Integration with Advanced Technologies:

• Leverage advancements in:
  • Machine learning and deep learning to analyze polysomnography data.
  • Automated scoring and prediction models for more accurate and scalable HB calculations.

Broader Clinical Applications:

• Validate HB as a tool for predicting risks beyond cardiovascular outcomes, including:
  • Metabolic disorders.
  • Neurocognitive impairments.
  • Cancer progression.

Tailored Interventions (Precision Medicine):

• Use HB to guide personalized treatment plans:
  • Stratify patients based on HB levels to prioritize intensive interventions for high-risk individuals.
  • Monitor changes in HB to assess the effectiveness of therapies like CPAP.

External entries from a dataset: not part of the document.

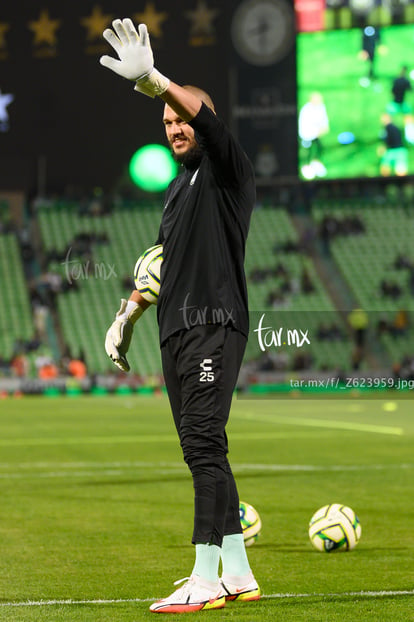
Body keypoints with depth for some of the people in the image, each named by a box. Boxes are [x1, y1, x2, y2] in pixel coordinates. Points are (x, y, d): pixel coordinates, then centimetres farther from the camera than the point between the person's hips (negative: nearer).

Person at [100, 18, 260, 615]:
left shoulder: (227, 169, -2)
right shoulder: (178, 188, 22)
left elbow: (207, 119, -23)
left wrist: (155, 81, -39)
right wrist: (128, 314, 22)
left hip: (215, 326, -9)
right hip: (176, 333, 9)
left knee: (204, 443, -15)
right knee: (202, 451, 7)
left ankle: (206, 579, -17)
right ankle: (237, 575, 11)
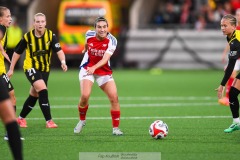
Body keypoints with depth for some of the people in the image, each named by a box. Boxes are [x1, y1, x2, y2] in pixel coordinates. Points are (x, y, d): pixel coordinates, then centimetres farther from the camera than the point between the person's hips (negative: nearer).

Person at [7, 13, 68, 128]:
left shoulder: (51, 35, -10)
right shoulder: (27, 37, -12)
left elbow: (59, 50, -20)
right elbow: (17, 52, 0)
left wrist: (63, 62, -39)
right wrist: (11, 69, 1)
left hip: (45, 69, 4)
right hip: (31, 68, -4)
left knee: (34, 96, 13)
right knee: (43, 90, -23)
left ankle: (21, 118, 35)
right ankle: (49, 121, -21)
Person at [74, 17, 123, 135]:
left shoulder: (111, 41, -18)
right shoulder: (89, 35, -11)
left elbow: (105, 59, -29)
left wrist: (94, 67, -46)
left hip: (104, 71, 0)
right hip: (87, 69, 0)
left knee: (114, 98, -12)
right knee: (85, 96, -21)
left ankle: (115, 128, 1)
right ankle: (82, 121, 6)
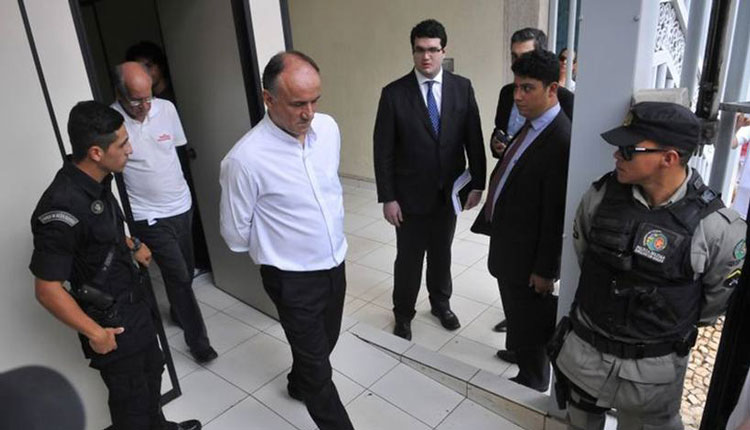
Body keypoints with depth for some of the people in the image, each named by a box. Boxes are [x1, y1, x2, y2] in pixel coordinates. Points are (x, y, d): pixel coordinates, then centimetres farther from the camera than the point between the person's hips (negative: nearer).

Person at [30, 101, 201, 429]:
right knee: (131, 394, 13)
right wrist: (94, 332, -18)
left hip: (133, 301, 9)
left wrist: (132, 246, 20)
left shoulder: (97, 181, -4)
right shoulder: (62, 208, -31)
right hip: (108, 318, -9)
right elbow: (47, 290, -25)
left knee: (151, 370, 27)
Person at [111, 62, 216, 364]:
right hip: (149, 216, -5)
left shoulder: (167, 108, -3)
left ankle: (178, 313, 46)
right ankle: (197, 339, 16)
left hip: (181, 206, 5)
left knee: (184, 272, 19)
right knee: (179, 277, -2)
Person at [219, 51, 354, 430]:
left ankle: (300, 384, 57)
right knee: (317, 362, 9)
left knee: (324, 345, 26)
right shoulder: (245, 159, -25)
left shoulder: (329, 128, -7)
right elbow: (235, 234, -10)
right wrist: (275, 248, 6)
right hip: (293, 278, -6)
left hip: (335, 264, 6)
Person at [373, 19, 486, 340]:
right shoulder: (394, 93, -10)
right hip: (410, 194, -2)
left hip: (449, 191, 2)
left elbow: (474, 139, 1)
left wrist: (477, 184, -1)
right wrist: (387, 197, -11)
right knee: (408, 258, 12)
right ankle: (403, 313, 34)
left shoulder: (462, 88, -3)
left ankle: (441, 303, 43)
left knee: (442, 252, 20)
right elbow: (383, 150, -9)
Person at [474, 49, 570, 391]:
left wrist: (545, 269, -17)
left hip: (528, 255, -8)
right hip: (508, 244, 8)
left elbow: (558, 215, -23)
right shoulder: (531, 125, 2)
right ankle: (520, 351, 51)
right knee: (517, 313, 27)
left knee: (527, 322, 13)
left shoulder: (562, 141, -26)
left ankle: (532, 380, 37)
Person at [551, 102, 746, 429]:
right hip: (583, 352, 3)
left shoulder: (715, 225, -21)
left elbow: (721, 295, -3)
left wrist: (676, 325, 9)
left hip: (652, 370, -3)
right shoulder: (602, 193, -12)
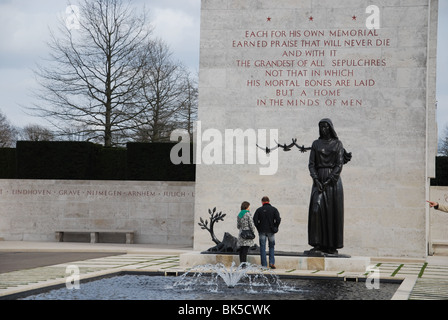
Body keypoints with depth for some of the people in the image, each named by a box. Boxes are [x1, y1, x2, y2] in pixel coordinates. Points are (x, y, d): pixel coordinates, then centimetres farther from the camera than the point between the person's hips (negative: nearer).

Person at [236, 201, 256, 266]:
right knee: (246, 249, -8)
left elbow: (238, 226, 13)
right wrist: (253, 232, 0)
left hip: (241, 233, 6)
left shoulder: (239, 215, 9)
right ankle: (244, 263, -13)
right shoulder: (248, 214, -10)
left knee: (241, 249, 8)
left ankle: (241, 263, 10)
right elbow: (251, 224, -11)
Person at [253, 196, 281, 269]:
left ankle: (264, 265, 0)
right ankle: (272, 262, 1)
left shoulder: (259, 210, 0)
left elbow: (255, 220, -7)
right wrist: (275, 228, 4)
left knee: (262, 248, 3)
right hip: (271, 231, 1)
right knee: (271, 246, 14)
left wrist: (258, 228, 5)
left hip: (262, 231, -1)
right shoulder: (274, 209, 2)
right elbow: (278, 219, -8)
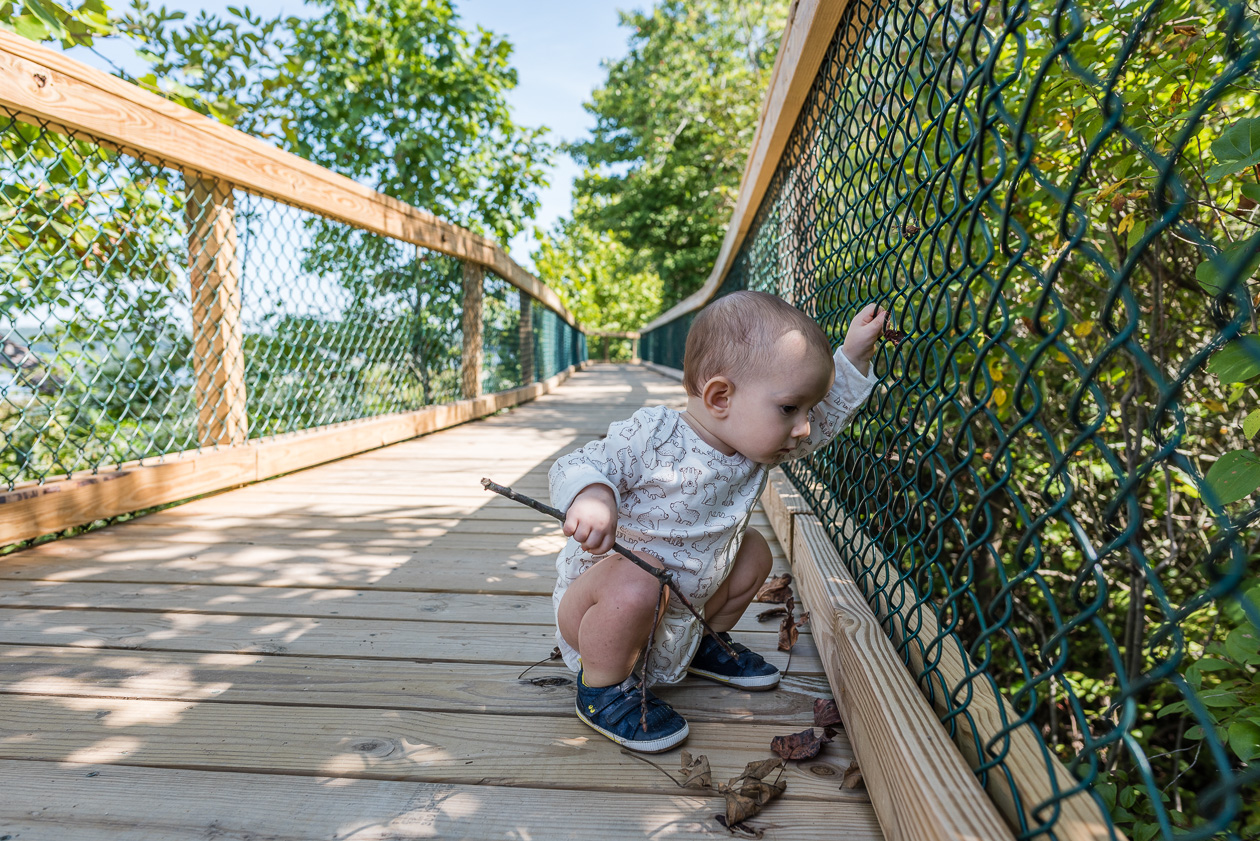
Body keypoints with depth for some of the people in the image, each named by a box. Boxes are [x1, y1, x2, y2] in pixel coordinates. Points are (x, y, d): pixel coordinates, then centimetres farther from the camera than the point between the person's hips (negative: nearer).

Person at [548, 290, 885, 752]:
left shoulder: (755, 443, -5)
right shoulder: (652, 437, -27)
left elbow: (823, 423, 8)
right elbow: (576, 467, -23)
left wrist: (853, 355, -1)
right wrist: (591, 496, -47)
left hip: (683, 609, 7)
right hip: (596, 605, -7)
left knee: (753, 551, 7)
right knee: (636, 579, -38)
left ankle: (703, 645, 26)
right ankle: (602, 688, -10)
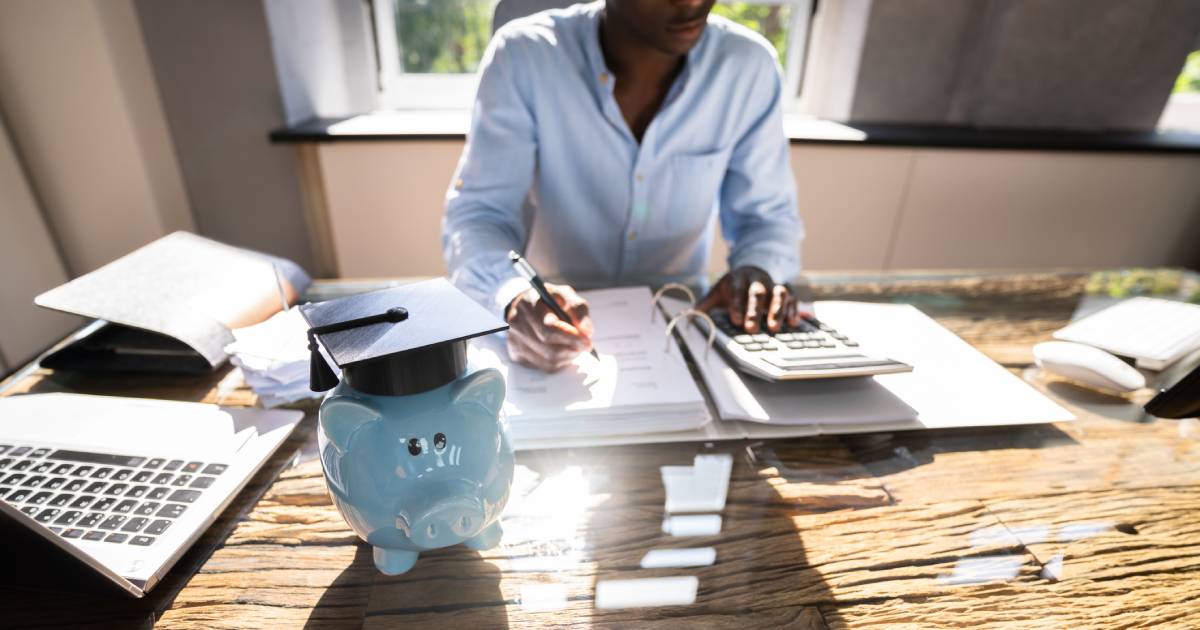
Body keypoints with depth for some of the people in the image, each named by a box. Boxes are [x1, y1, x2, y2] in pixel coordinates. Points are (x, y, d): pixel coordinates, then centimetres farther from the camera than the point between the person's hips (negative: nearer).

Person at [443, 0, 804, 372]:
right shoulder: (523, 56, -15)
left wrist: (760, 271, -24)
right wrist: (516, 296, -38)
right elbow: (477, 213, -16)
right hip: (554, 318, -1)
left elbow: (768, 212, 0)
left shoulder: (749, 65, -9)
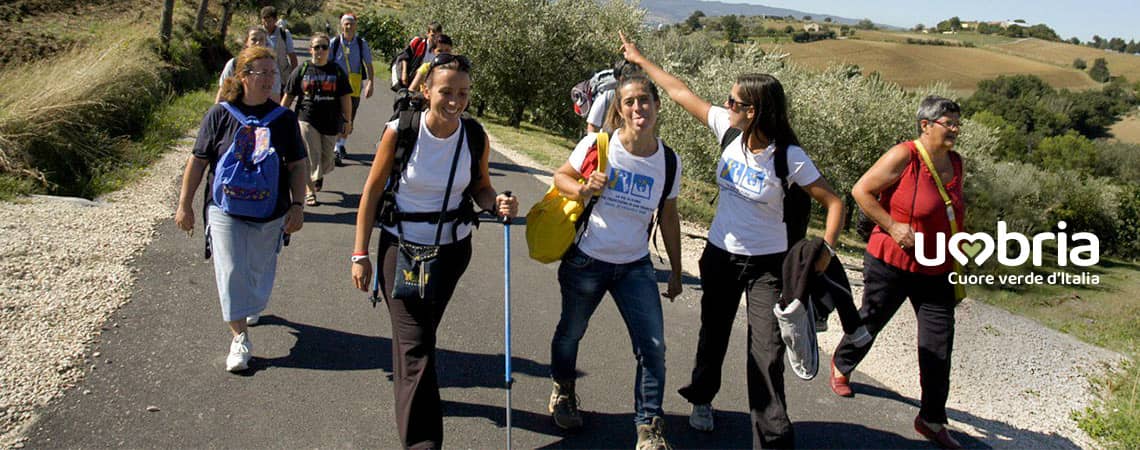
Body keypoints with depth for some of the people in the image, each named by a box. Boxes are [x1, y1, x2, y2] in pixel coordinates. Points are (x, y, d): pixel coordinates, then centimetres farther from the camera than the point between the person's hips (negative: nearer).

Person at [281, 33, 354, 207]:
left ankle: (319, 175, 44)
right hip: (307, 120, -2)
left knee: (326, 159, 11)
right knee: (311, 158, -7)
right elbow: (288, 97, 7)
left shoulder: (337, 71, 5)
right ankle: (309, 191, 4)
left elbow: (345, 98, 6)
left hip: (330, 121, 2)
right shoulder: (301, 70, 3)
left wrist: (347, 121, 3)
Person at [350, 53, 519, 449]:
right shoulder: (401, 131, -17)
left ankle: (412, 390, 49)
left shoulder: (475, 137, -10)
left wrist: (497, 203, -19)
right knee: (415, 345, -8)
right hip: (401, 246, -3)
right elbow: (372, 193, -8)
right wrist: (360, 255, -7)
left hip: (452, 249, 3)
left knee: (421, 332, 21)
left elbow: (479, 189, 5)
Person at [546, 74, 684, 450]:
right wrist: (583, 189, -24)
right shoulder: (598, 145, -12)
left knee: (653, 346, -6)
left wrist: (675, 273, 11)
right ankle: (563, 391, 47)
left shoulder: (668, 160, -4)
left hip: (635, 266, 2)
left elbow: (669, 217, 6)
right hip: (586, 260, -1)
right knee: (571, 331, 17)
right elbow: (560, 177, -1)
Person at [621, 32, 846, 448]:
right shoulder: (728, 129, -8)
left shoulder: (789, 157, -20)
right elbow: (681, 93, 1)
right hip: (720, 255, 4)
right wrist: (641, 60, 8)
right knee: (714, 334, 22)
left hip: (767, 264, -4)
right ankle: (701, 398, 47)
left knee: (767, 354, -7)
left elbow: (834, 203, -15)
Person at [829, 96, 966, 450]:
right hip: (892, 264, -5)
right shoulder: (903, 156, -16)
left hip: (937, 271, 5)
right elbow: (861, 191, -13)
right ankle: (842, 365, 46)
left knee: (939, 345, 1)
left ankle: (932, 420, 13)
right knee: (871, 320, 14)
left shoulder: (956, 163, 6)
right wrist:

Large-Scale Studies and Trials:

• Conduct prospective, randomized controlled trials to:
  • Evaluate HB’s utility in risk prediction.
  • Determine the clinical benefits of incorporating HB into routine care.

Standardization and Thresholds:

• Develop standardized protocols for calculating HB to ensure consistency across sleep laboratories and devices.
• Establish widely accepted thresholds for high-risk HB values to guide clinical decision-making.

Broader Accessibility:

• Facilitate the adoption of HB in both in-lab and at-home sleep studies by ensuring compatibility with commonly used devices and software.

Summary:

Future research and innovation should focus on refining the calculation, validation, and application of HB while exploring its potential in personalized care and broader clinical contexts. These advancements could significantly improve risk stratification, treatment outcomes, and overall patient care in OSA management.